Notre étude présente plusieurs limites. Nous n’avons pas évalué formellement les scanners MDCT chez les patients présentant une maladie gastrique connue, comme ceux présentant une gastrite symptomatique à H. pylori. Cependant, l’objectif de notre étude était d’établir une gamme normale de résultats MDCT chez les patients sans suspicion de maladie antrale afin d’éviter des examens supplémentaires inutiles. Bien qu’une comparaison en aveugle avec des cas anormaux aurait été utile, elle était hors de portée de notre étude. Cependant, étant donné la prévalence apparemment élevée de la gastrite à H. pylori, on ne peut exclure la gastrite subclinique comme cause de l’épaississement antral chez certains patients. Une autre limite était l’absence de corrélation endoscopique dans la plupart des cas. Cependant, cette limitation était prévue car les patients de notre série n’avaient pas de suspicion de maladie gastrique et n’ont donc pas été testés pour H. pylori. Nous avons inclus les résultats endoscopiques normaux dans la petite cohorte de 10 patients pour confirmer que l’épaississement de la paroi antrale observé sur la TDM dans notre population n’était pas causé par une inflammation antrale ou une autre maladie. Une dernière limite à notre étude est que l’utilisation d’un produit de contraste oral positif a pu entraîner une sous-estimation des mesures de la paroi gastrique chez certains patients, car le liquide adjacent à forte atténuation peut masquer la muqueuse en expansion. Ce problème n’est pas rencontré lorsque l’eau est utilisée comme produit de contraste oral (Fig. 6A, 6B, 6C).

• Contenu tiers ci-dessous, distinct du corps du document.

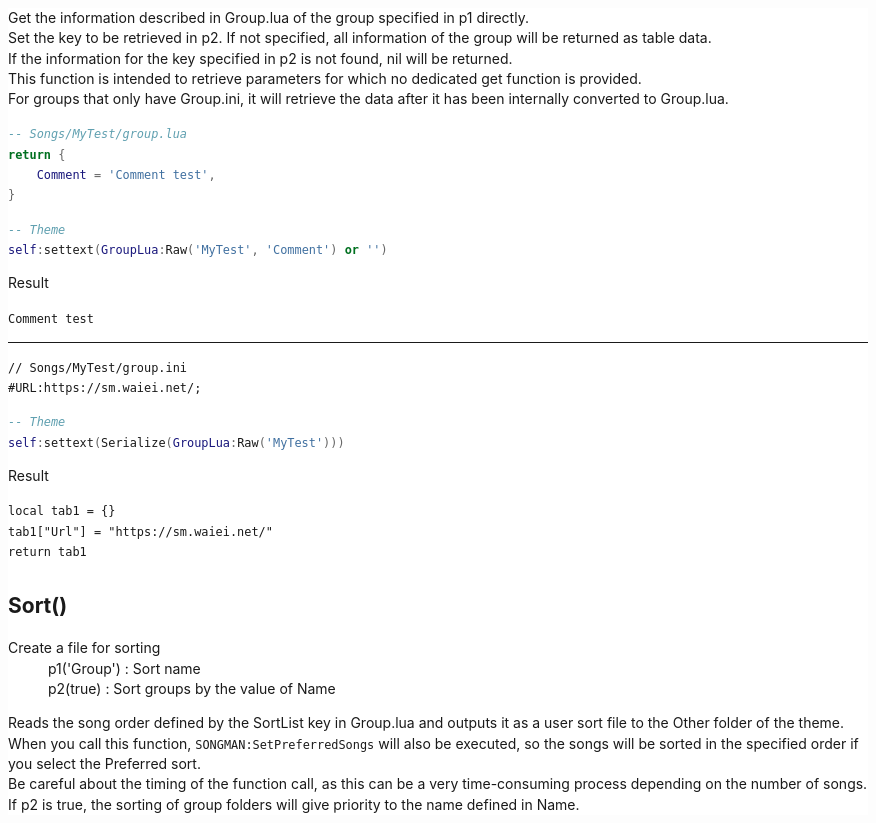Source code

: Get the information described in Group.lua of the group specified in p1 directly.  
Set the key to be retrieved in p2. If not specified, all information of the group will be returned as table data.  
If the information for the key specified in p2 is not found, nil will be returned.  
This function is intended to retrieve parameters for which no dedicated get function is provided.  
For groups that only have Group.ini, it will retrieve the data after it has been internally converted to Group.lua.

```Lua
-- Songs/MyTest/group.lua
return {
    Comment = 'Comment test',
}
```

```Lua
-- Theme
self:settext(GroupLua:Raw('MyTest', 'Comment') or '')
```

Result
```Plain Text
Comment test
```
---

```Plain Text
// Songs/MyTest/group.ini
#URL:https://sm.waiei.net/;
```

```Lua
-- Theme
self:settext(Serialize(GroupLua:Raw('MyTest')))
```

Result
```Plain Text
local tab1 = {}
tab1["Url"] = "https://sm.waiei.net/"
return tab1
```

## Sort()
<dl>
    <dt>Create a file for sorting</dt>
    <dd>
        p1('Group') : Sort name<br>
        p2(true) : Sort groups by the value of Name
    </dd>
</dl>

Reads the song order defined by the SortList key in Group.lua and outputs it as a user sort file to the Other folder of the theme.  
When you call this function, `SONGMAN:SetPreferredSongs` will also be executed, so the songs will be sorted in the specified order if you select the Preferred sort.  
Be careful about the timing of the function call, as this can be a very time-consuming process depending on the number of songs.  
If p2 is true, the sorting of group folders will give priority to the name defined in Name.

En conclusion, l’épaississement lisse et uniforme de la paroi de l’antre gastrique distal par rapport à l’estomac proximal est une découverte normale sur la TDM. L’épaississement de la paroi antrale dépasse généralement 5 mm mais peut mesurer jusqu’à 12 mm. Une faible atténuation sous-muqueuse linéaire associée (striation murale) est une caractéristique relativement courante. Nos résultats d’imagerie, en conjonction avec les observations anatomiques et physiologiques précédentes, suggèrent que l’épaississement normal de la paroi antrale est probablement causé par une composante anatomique (épaississement musculaire) qui peut être accentuée par des facteurs dynamiques (contraction antrale et distension incomplète). En l’absence d’irrégularité, d’asymétrie ou d’épaississement substantiel persistant de la paroi antrale (> 12 mm) sur la TDM, il n’est généralement pas nécessaire de recommander d’autres examens chez les patients qui ne sont pas suspectés de maladie gastrique.